WHAT THE TASK ASKS: If a line in the data below contains "marketing", copy it.

MATERIAL SHOWN:
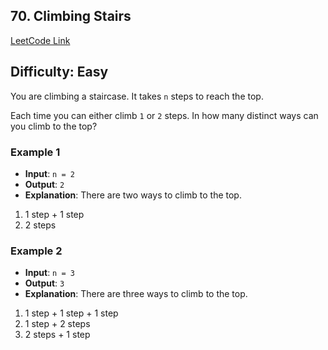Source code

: ## 70. Climbing Stairs

[LeetCode Link](https://leetcode.com/problems/climbing-stairs)

## Difficulty: Easy

You are climbing a staircase. It takes `n` steps to reach the top.

Each time you can either climb `1` or `2` steps. In how many distinct ways can you climb to the top?

### Example 1

- **Input**: `n = 2`
- **Output**: `2`
- **Explanation**: There are two ways to climb to the top.

1. 1 step + 1 step
2. 2 steps

### Example 2

- **Input**: `n = 3`
- **Output**: `3`
- **Explanation**: There are three ways to climb to the top.

1. 1 step + 1 step + 1 step
2. 1 step + 2 steps
3. 2 steps + 1 step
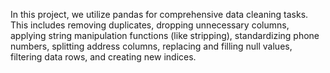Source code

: In this project, we utilize pandas for comprehensive data cleaning tasks. 
This includes removing duplicates, dropping unnecessary columns, applying string manipulation functions (like stripping), standardizing phone numbers, splitting address columns, replacing and filling null values, filtering data rows, and creating new indices.
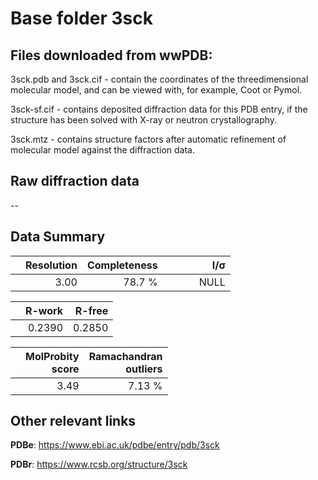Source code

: # Base folder 3sck

## Files downloaded from wwPDB:

3sck.pdb and 3sck.cif - contain the coordinates of the threedimensional molecular model, and can be viewed with, for example, Coot or Pymol.

3sck-sf.cif - contains deposited diffraction data for this PDB entry, if the structure has been solved with X-ray or neutron crystallography.

3sck.mtz - contains structure factors after automatic refinement of molecular model against the diffraction data.

## Raw diffraction data

--<br> 

## Data Summary
|   | Resolution | Completeness| I/$\boldsymbol{\sigma}$ |
|---|-------------:|----------------:|--------------:|
|   |3.00|78.7  %|<img width=50/>NULL |

|   | **R-work**| **R-free**   
|---|-------------:|----------------:|           
||0.2390|0.2850|

|   |**MolProbity<br>score**| **Ramachandran<br>outliers** 
|---|-------------:|----------------:|
||3.49|7.13 %|

## Other relevant links 
**PDBe**:  https://www.ebi.ac.uk/pdbe/entry/pdb/3sck
 
**PDBr**: https://www.rcsb.org/structure/3sck 

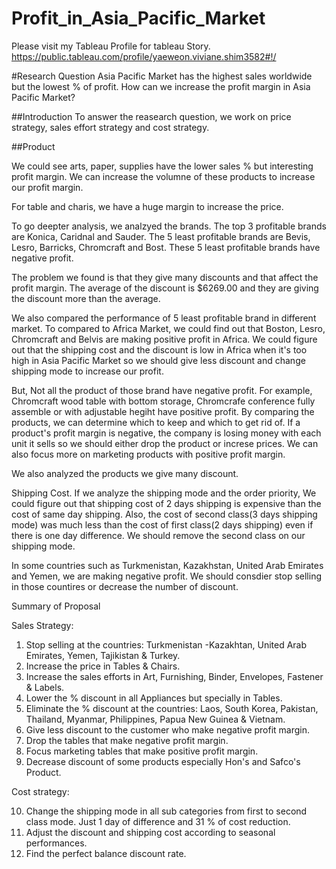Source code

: # Profit_in_Asia_Pacific_Market

Please visit my Tableau Profile for tableau Story.
https://public.tableau.com/profile/yaeweon.viviane.shim3582#!/

#Research Question
Asia Pacific Market has the highest sales worldwide but the lowest % of profit. How can we increase the profit margin in Asia Pacific Market?

##Introduction
To answer the reasearch question, we work on price strategy, sales effort strategy and cost strategy.

##Product
 
We could see arts, paper, supplies have the lower sales % but interesting profit margin.
We can increase the volumne of these products to increase our profit margin.

For table and charis, we have a huge margin to increase the price. 

To go deepter analysis, we analzyed the brands. The top 3 profitable brands are Konica, Caridnal and Sauder. The 5 least profitable brands are Bevis, Lesro, Barricks, Chromcraft and Bost. These 5 least profitable brands have negative profit.

The problem we found is that they give many discounts and that affect the profit margin. The average of the discount is $6269.00 and they are giving the discount more than the average.

We also compared the performance of 5 least profitable brand in different market. To compared to Africa Market, we could find out that Boston, Lesro, Chromcraft and Belvis are making positive profit in Africa. We could figure out that the shipping cost and the discount is low in Africa when it's too high in Asia Pacific Market so we should give less discount and change shipping mode to increase our profit.

But, Not all the product of those brand have negative profit. For example, Chromcraft wood table with bottom storage, Chromcrafe conference fully assemble or with adjustable hegiht have positive profit. By comparing the products, we can determine which to keep and which to get rid of. If a product's profit margin is negative, the company is losing money with each unit it sells so we should either drop the product or increse prices. We can also focus more on marketing products with positive profit margin.

We also analyzed the products we give many discount. 

Shipping Cost.
If we analyze the shipping mode and the order priority, We could figure out that shipping cost of 2 days shipping is expensive than the cost of same day shipping. Also, the cost of second class(3 days shipping mode) was much less than the cost of first class(2 days shipping) even if there is one day difference. We should remove the second class on our shipping mode. 

In some countries such as Turkmenistan, Kazakhstan, United Arab Emirates and Yemen, we are making negative profit. We should consdier stop selling in those countires or decrease the number of discount. 


Summary of Proposal

Sales Strategy:

1. Stop selling at the countries: Turkmenistan -Kazakhtan, United Arab Emirates, Yemen, Tajikistan & Turkey.
2. Increase the price in Tables & Chairs.
3. Increase the sales efforts in Art, Furnishing, Binder, Envelopes, Fastener & Labels.
4. Lower the % discount in all Appliances but specially in Tables.
5. Eliminate the % discount at the countries: Laos, South Korea, Pakistan, Thailand, Myanmar, Philippines, Papua New Guinea & Vietnam.
6. Give less discount to the customer who make negative profit margin.
7. Drop the tables that make negative profit margin.
8. Focus marketing tables that make positive profit margin.
9. Decrease discount of some products especially Hon's and Safco's Product.

Cost strategy: 

10. Change the shipping mode in all sub categories from first to second class mode. Just 1 day of difference and 31 % of cost reduction.
11. Adjust the discount and shipping cost according to seasonal performances.
12. Find the perfect balance discount rate. 




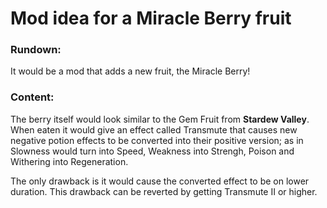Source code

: # Mod idea for a Miracle Berry fruit
### Rundown:
It would be a mod that adds a new fruit, the Miracle Berry!
### Content:
The berry itself would look similar to the Gem Fruit from __Stardew Valley__. When eaten it would give an effect called Transmute that causes new negative potion effects to be converted into their positive version; as in Slowness would turn into Speed, Weakness into Strengh, Poison and Withering into Regeneration.

The only drawback is it would cause the converted effect to be on lower duration. This drawback can be reverted by getting Transmute II or higher.
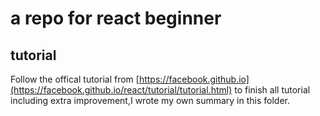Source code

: # a repo for react beginner

## tutorial
Follow the offical tutorial from [https://facebook.github.io](https://facebook.github.io/react/tutorial/tutorial.html) to finish all tutorial including extra improvement,I wrote my own summary in this folder.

TASK SOLUTION:
But, Not all the product of those brand have negative profit. For example, Chromcraft wood table with bottom storage, Chromcrafe conference fully assemble or with adjustable hegiht have positive profit. By comparing the products, we can determine which to keep and which to get rid of. If a product's profit margin is negative, the company is losing money with each unit it sells so we should either drop the product or increse prices. We can also focus more on marketing products with positive profit margin.
8. Focus marketing tables that make positive profit margin.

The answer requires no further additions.